The pop music industry has seen at least three disruptions to its controlling gatekeepers since the 1950s (1956-60, ~2000 with Napster, and presently with Spotify and YouTube), but each time a dominant hegenomy re-emerges. I doubt this time will be different, though the brief renaissance will doubtless be appreciated.

Charles Perrow wrote of this in the mid-1980s:

After the critical period from about 1956 to 1960, when tastes were unfrozen, competition was intense, and demand soared, consolidation appeared. The number of firms stabilized at about forty. New corporate entries appeared, such as MGM and Warner Brothers, sensing, one supposes, the opportunity that vastly expanding sales indicated. Some independents grew large. The eight-firm concentration ratio also stabilized (though not yet the four-firm ratio). The market became sluggish, however, as the early stars died, were forced into retirement because of legal problems, or in the notable case of Elvis Presley, were drafted by an impinging environment. Near the end of this period the majors decided that the new sounds were not a fad and began to buy up the contracts of established artists and successfully picked and promoted new ones, notably The Beach Boys and Bob Dylan. A new generation (e.g., The Beatles) appeared from 1964 to 1969, and sales again soared.(

But now the concentration ratios soared also. From 1962 to 1973, the four-firm ratio went from 25 to 51 percent; the eight-firm ratio from 46 to 81 percent, almost back to the pre-1955 levels. The number of different firms having hits declined from forty-six to only sixteen. Six of the eight giants were diversified conglomerates, some of which led in the earlier period; one was a new independent, the other a product of of mergers.*

How did they do it? The major companies asserted “increasing central control over the creative process”[352] through deliberate creation and extensive promotion of new groups, long-range contracts for groups, and reduced autonomy for producers. In addition, legal and illegal promotion costs (drug payola to disc jockeys, for example) rose in the competitive race and now exceeded the resources of small independents. Finally, the majors “have also moved to regain a controlling position in record distribution by buying chains of retail stores.”[353] The diversity is still greater than it had been in the past, and may remain high, but it is ominous that the majors have all the segments covered. As an executive said, “Columbia Records will have a major entry into whatever new area is broached by the vagaries of public tastes.” But for a concentrated industry, the “vagaries of public tastes” are not economical; it is preferable to stabilize and consolidate them. This would be possible through further control over the creative process and marketing.

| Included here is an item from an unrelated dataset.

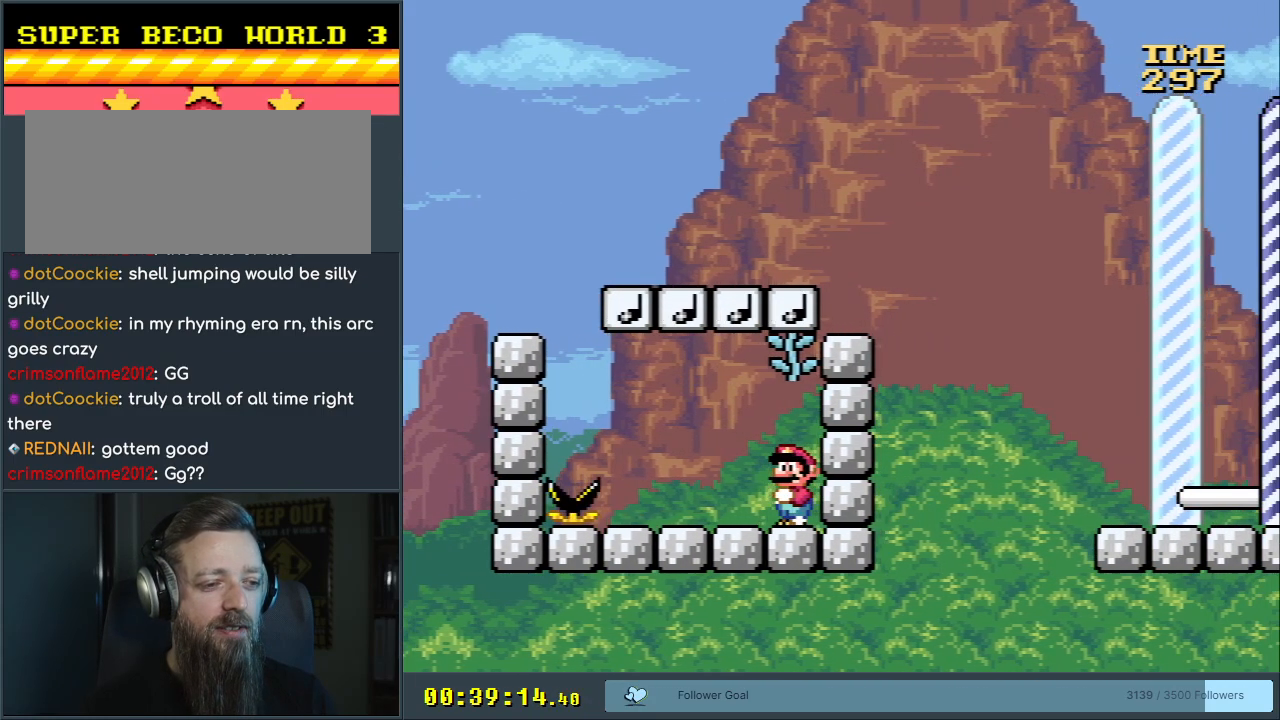
{"buttons": ["B", "Y", "DPAD_DOWN", "DPAD_LEFT"], "events": [[367, "DPAD_DOWN", "down"], [400, "B", "down"]]}
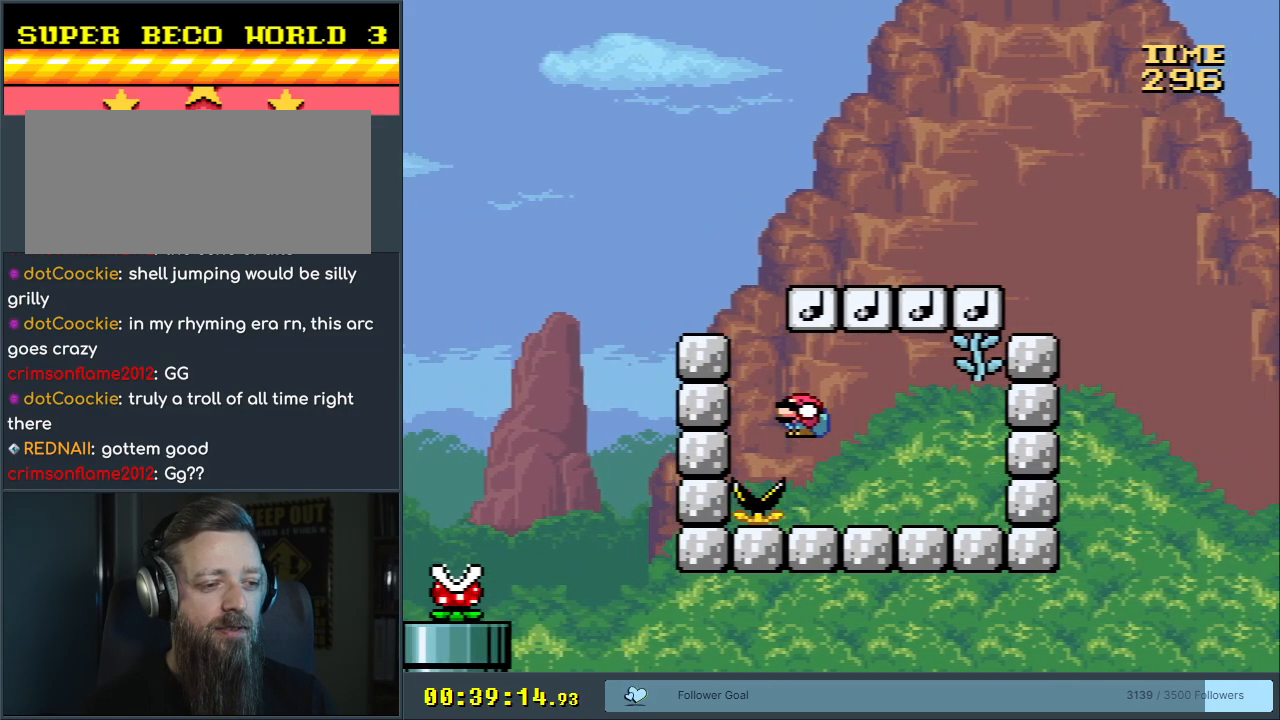
{"buttons": ["B", "Y", "DPAD_RIGHT"], "events": [[17, "DPAD_DOWN", "up"], [67, "DPAD_LEFT", "up"], [183, "DPAD_RIGHT", "down"]]}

Charles Perrow, Complex organizations : a critical essay, 1972, 1985. pp. 186--187.

https://news.ycombinator.com/item?id=29734146

The "content problem" has several legs: creation, production, curation, marketing, and distribution. Where costs of creation, production, and distribution fall (as they have), costs of curation (whether centralised or distributed) and marketing increase. We're seeing a shift in just that direction.

Alice neutered the tech patent race, the pivot to copyrightable content creation and rent seeking via essentially lifetime copyright as everyone alive will be dead, began; streaming services for everyone.

What do you expect from technocrats who grew up on dystopian capitalist cyberpunk? One touch purchases was a capitalist brand itself; Uncle Pauly G has NFT bucks for cyber punks that ship!

The population is getting older too.

Music is the most age dependant business. It's literally impossible to discover your favorite song at age 35+ and it's most likely already buried in your brain forever between 14 and 20.

Same things for movies, franchises sell because there is a familiarity to it. Stuff that isn't franchise just doesn't sell. A possible exception would be biopics.

I predict a huuuge amount of high budget biopic to integrate revenues from franchises.

JFK, MLK, Reagan, Hendrix, the Beatles, Led Zeppelin, The Eagles, Michael Jackson, Michael Jordan...they will all get a biopic with a budget of no less than 175M a pop.

  • > It's literally impossible to discover your favorite song at age 35+ and it's most likely already buried in your brain forever between 14 and 20.

    With all due respect, this sounds like a comment from someone who's not really into music.

    I did a quick check with a musical friend to see if he shared my initial reaction... "what's your favourite song?" resulted in "I have no idea how to answer that question. Maybe ask me my top 100 favourites?"

    I'm well over that age now, and I have a new "favourite song" every week or two. Easing into more free time as the kids get older and am using some of that to go see more live music from local bands.

    • It's a very "consumes music as a mass market product" vibe. My preferred genres have changed over and over, and since I've had a Spotify account since they came to the US, I can easily scroll back over playlists and see that. Hell, I started practicing making music as a hobby at the age of 29.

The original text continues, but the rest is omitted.